According to statistics, there are around 3.9 million Uber drivers worldwide and about a million Lyft drivers in the United States. For Uber and Lyft drivers in New York City, things are about to change – in a big way. 

New York City Mayor Eric Adams announced Thursday during his State of the City address that Uber and Lyft must be fully electric by 2030. That means these transport apps will need a zero-emissions fleet by that year. The plans are expected to affect around 100,000 for-hire cars operating in the city. 

Adams also mentioned in his address that New York City is committed to making the place healthier and more sustainable, and one of the ways to attain this goal is to electrify the vehicles in the Big Apple. 

100 percent electric

Uber and Lyft will be expected to support the transition to electric vehicles (EVs), as the plan also intends to help relieve New York City’s for-hire drivers of costs. 

The address also seemed to say that businesses will be responsible for supporting their employees “with no new costs for individual drivers.”

Adams noted that both the ride-hailing apps are embracing this change, as both these companies have committed to long-term goals that will see their drivers switch to EVs by 2030’s end.

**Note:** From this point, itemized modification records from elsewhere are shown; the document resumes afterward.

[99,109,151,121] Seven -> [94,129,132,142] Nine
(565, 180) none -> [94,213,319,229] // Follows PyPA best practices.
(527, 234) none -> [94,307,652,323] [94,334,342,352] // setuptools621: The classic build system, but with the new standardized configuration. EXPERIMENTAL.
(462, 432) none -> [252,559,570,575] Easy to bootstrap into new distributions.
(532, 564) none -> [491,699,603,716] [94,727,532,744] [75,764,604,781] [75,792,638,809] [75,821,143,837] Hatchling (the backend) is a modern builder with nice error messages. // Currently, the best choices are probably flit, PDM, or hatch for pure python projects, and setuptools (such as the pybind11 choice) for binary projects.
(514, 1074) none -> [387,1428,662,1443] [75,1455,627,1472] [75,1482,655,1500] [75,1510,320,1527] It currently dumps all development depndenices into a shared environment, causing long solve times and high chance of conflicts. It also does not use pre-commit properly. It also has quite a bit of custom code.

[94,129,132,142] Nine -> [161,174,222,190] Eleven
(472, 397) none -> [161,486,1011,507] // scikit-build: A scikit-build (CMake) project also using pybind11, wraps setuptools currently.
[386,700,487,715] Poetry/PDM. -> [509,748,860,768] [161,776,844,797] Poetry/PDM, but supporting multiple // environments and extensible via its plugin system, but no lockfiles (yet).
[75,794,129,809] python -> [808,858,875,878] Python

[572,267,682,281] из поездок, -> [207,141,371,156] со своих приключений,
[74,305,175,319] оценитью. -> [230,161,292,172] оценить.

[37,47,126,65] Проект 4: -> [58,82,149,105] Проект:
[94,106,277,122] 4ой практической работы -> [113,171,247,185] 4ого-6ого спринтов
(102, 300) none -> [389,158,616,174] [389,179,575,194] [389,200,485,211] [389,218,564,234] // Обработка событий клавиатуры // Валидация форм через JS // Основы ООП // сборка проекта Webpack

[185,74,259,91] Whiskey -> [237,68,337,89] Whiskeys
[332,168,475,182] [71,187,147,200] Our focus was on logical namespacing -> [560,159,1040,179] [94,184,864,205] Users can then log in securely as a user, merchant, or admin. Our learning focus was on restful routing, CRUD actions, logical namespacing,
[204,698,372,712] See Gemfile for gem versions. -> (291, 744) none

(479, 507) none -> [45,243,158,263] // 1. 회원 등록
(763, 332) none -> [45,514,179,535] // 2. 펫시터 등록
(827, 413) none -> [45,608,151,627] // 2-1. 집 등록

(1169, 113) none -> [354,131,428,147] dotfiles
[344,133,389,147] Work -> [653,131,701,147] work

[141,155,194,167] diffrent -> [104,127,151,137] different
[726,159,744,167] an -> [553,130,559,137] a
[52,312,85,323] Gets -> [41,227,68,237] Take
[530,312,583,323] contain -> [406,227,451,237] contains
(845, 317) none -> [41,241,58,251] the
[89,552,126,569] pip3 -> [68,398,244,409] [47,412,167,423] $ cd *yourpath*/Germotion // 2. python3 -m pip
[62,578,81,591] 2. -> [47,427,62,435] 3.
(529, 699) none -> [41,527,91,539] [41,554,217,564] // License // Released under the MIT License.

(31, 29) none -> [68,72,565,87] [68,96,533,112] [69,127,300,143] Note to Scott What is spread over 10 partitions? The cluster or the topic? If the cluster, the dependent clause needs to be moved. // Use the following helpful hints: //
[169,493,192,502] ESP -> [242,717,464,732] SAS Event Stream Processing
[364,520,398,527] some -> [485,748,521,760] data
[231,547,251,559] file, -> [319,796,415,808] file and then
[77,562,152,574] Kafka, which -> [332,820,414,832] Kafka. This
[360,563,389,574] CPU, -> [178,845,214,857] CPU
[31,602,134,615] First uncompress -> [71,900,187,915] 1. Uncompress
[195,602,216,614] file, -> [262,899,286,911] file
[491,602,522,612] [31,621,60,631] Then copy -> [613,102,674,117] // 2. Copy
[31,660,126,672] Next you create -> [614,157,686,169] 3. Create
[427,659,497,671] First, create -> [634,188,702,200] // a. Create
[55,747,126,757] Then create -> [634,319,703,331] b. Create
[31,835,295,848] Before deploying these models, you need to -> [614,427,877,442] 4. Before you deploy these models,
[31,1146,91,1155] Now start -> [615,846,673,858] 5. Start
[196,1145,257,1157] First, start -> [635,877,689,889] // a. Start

In addition, the New York City mayor also said that residents in the Big Apple must also try to drive EVs. This supports the plans to establish more EV charging infrastructure in the city’s five boroughs. 

May not be easy

However, convincing Uber and Lyft drivers to lease new electric cars may not be that easy, especially since many of these ride-hail drivers are independent contractors who use their own cars to drive, just like in many other parts of the world.

Furthermore, EVs are also more expensive than gas vehicles, despite costing less to fuel and maintenance. Those steep upfront costs likewise make it challenging for many drivers, who usually operate with incredibly tight margins, to adhere to this change. 

Josh Gold, Uber’s Public Policy and Communications Senior Director, told the media, “We applaud the Mayor’s ambition for reducing emissions, an important goal we share. Uber has been making real progress to become the first zero-emissions mobility platform in North America, and there’s much more to do. We look forward to working with the TLC to achieve zero-emissions in New York City in a way that benefits drivers, riders, and the city.”

As of press time, Lyft has not yet issued a statement. 

New York is not the first government to require ride-hail fleets to be all-electric. In 2021, the state of California required ridesharing companies to electrify their fleets by 2030, which is a few years before California expects to ban the sale of new gas vehicles completely.